Wherever the line with "parked car [bbox 571:612:592:648] | 6206" sits in the listing below, transcribe from it up to and including the line with "parked car [bbox 478:612:525:668] | 3450", exactly, and leave the remaining lines out.

Records shown |
______________________________

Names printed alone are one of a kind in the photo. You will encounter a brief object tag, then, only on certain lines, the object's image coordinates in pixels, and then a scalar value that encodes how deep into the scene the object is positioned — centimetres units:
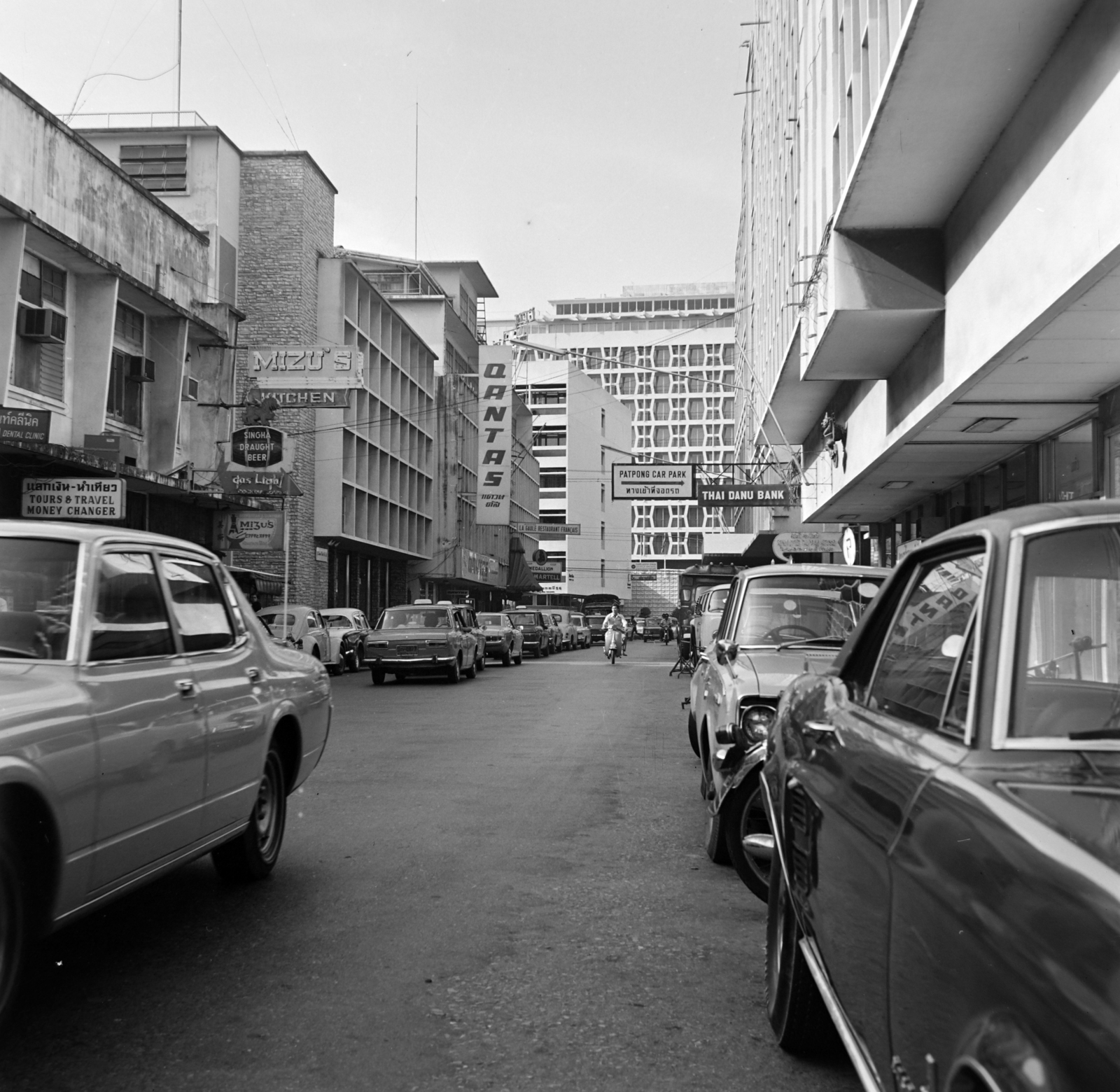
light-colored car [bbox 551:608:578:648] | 5627
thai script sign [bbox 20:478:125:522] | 2091
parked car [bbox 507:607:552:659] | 4362
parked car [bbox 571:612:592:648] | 6206
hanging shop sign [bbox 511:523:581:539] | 5991
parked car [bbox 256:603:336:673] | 2631
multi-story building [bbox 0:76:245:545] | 2088
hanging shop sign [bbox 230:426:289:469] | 2903
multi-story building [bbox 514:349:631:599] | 12319
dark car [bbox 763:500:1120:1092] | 168
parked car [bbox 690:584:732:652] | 1523
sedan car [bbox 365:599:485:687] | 2495
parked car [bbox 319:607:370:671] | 2989
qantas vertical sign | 5641
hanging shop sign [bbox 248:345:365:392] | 3009
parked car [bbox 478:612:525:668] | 3450
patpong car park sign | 3759
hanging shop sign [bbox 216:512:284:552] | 3028
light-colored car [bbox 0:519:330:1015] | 388
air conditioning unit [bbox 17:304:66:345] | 2127
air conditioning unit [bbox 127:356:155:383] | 2561
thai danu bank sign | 3216
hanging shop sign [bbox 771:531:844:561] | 3409
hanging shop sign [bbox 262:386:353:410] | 2994
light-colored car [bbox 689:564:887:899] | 609
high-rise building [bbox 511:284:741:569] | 15475
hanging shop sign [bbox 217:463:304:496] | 2823
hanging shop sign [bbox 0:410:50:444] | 1881
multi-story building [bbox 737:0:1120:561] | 965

______________________________

Completed exercise |
parked car [bbox 571:612:592:648] | 6206
hanging shop sign [bbox 511:523:581:539] | 5991
parked car [bbox 256:603:336:673] | 2631
multi-story building [bbox 0:76:245:545] | 2088
hanging shop sign [bbox 230:426:289:469] | 2903
multi-story building [bbox 514:349:631:599] | 12319
dark car [bbox 763:500:1120:1092] | 168
parked car [bbox 690:584:732:652] | 1523
sedan car [bbox 365:599:485:687] | 2495
parked car [bbox 319:607:370:671] | 2989
qantas vertical sign | 5641
hanging shop sign [bbox 248:345:365:392] | 3009
parked car [bbox 478:612:525:668] | 3450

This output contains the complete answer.